Indoor scene change data
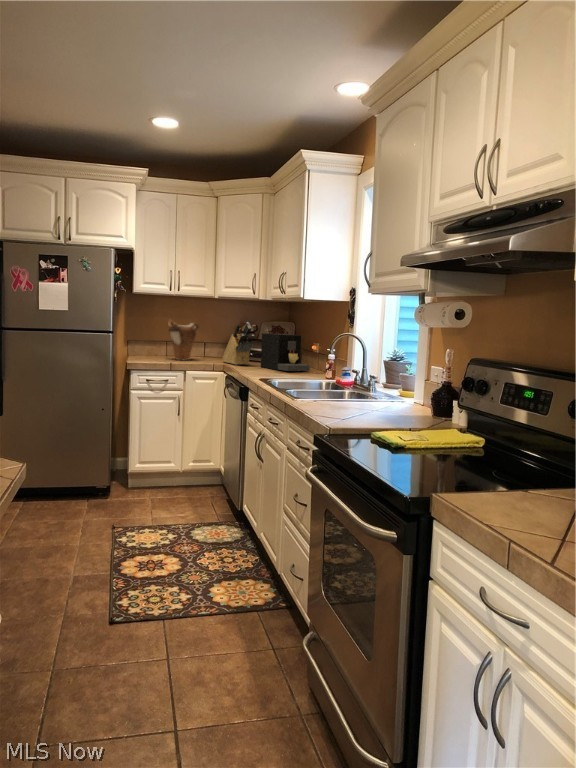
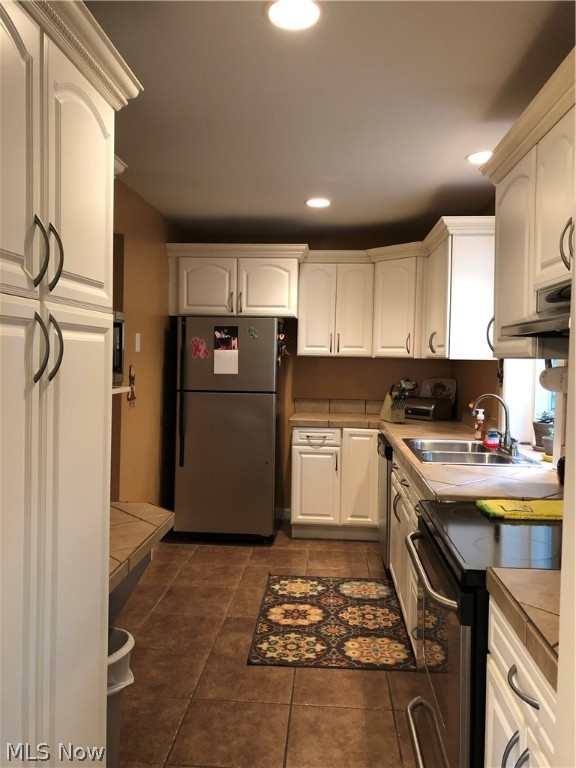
vase: present [168,320,198,360] -> none [328,379,357,418]
coffee maker: present [261,333,310,371] -> none [415,392,463,430]

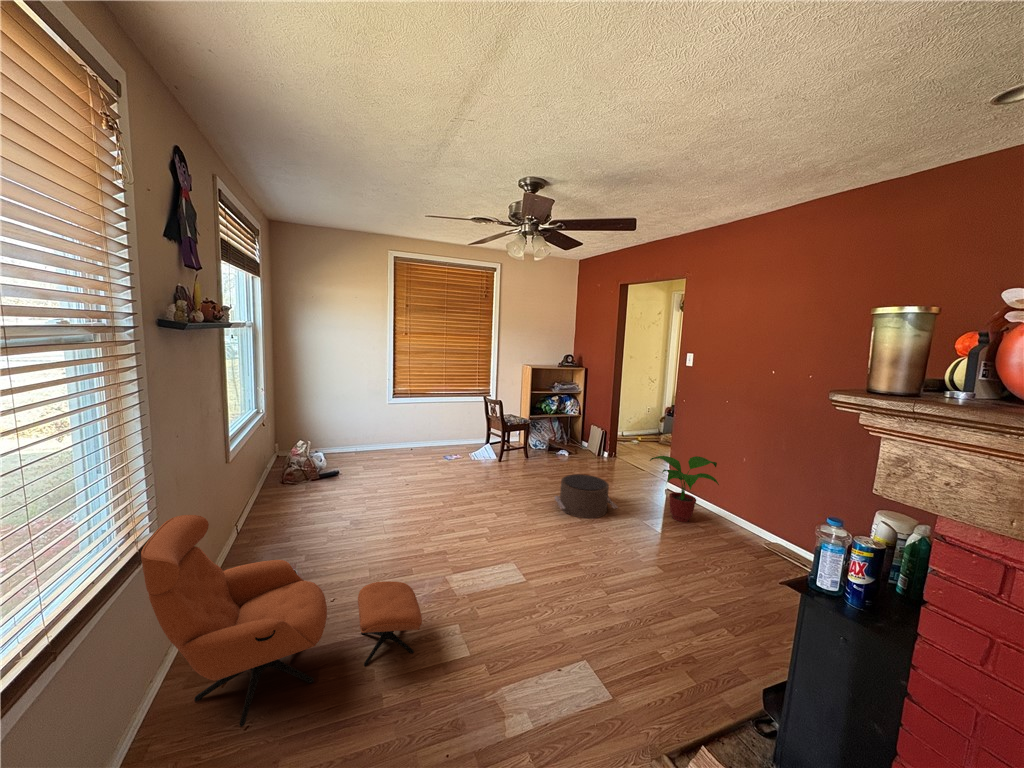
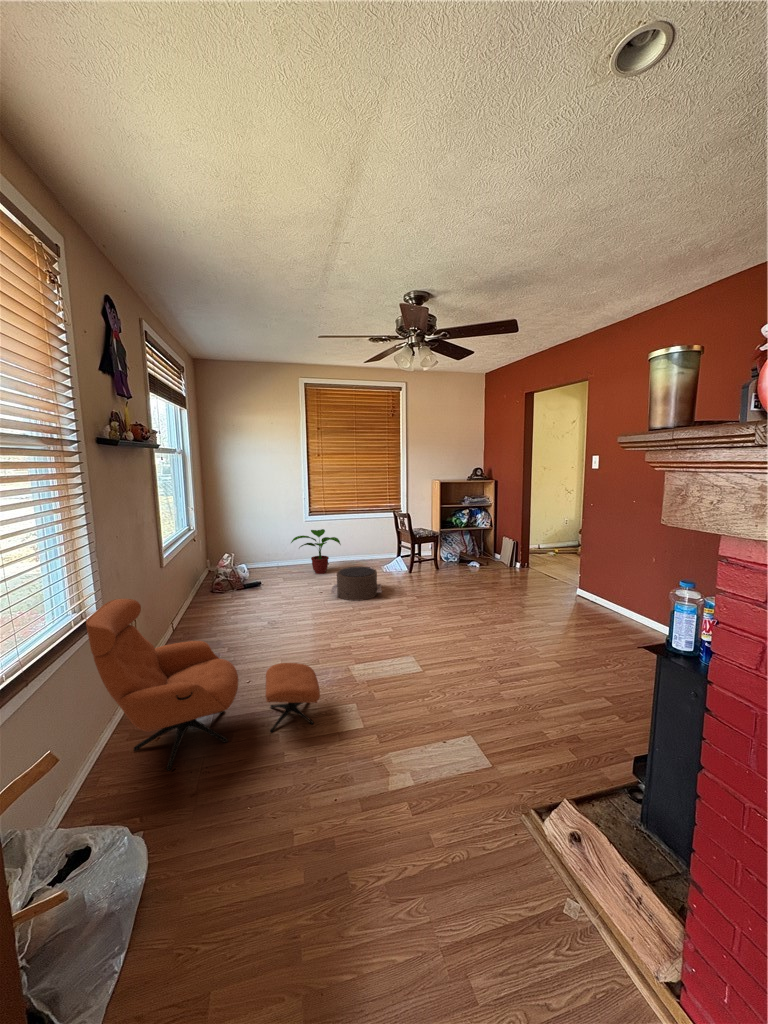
potted plant: present [650,456,719,522] -> present [291,529,341,574]
pouf: present [554,474,618,518] -> present [331,567,382,601]

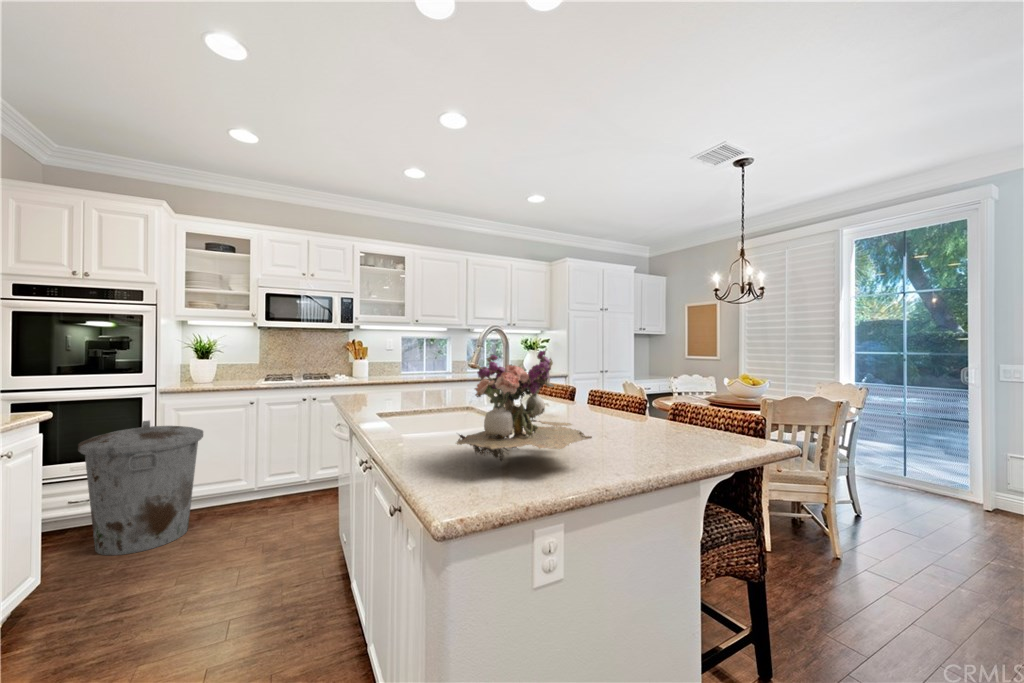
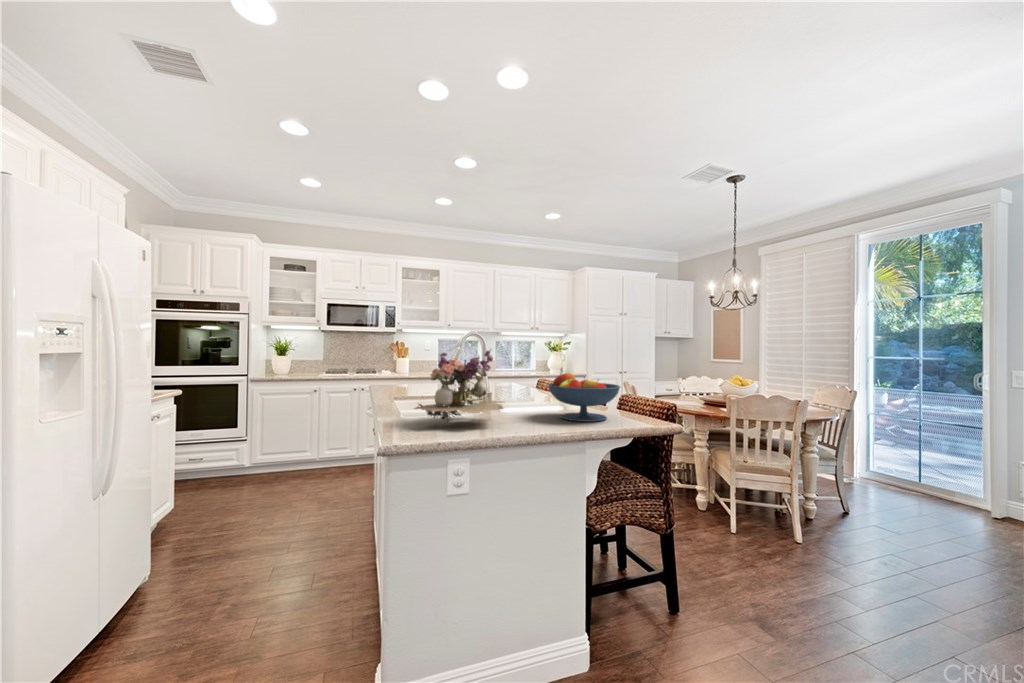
fruit bowl: none [619,379,722,448] -> present [548,373,620,422]
trash can: present [78,420,203,555] -> none [196,401,280,499]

WHAT TO WORK ON:
Your copy must hold exactly the lines from the one with "coffee maker: present" to the end of the records above, both included, and no pictures.

RESPONSE AREA:
coffee maker: present [261,333,310,371] -> none [415,392,463,430]

potted plant: present [650,456,719,522] -> present [291,529,341,574]
pouf: present [554,474,618,518] -> present [331,567,382,601]

fruit bowl: none [619,379,722,448] -> present [548,373,620,422]
trash can: present [78,420,203,555] -> none [196,401,280,499]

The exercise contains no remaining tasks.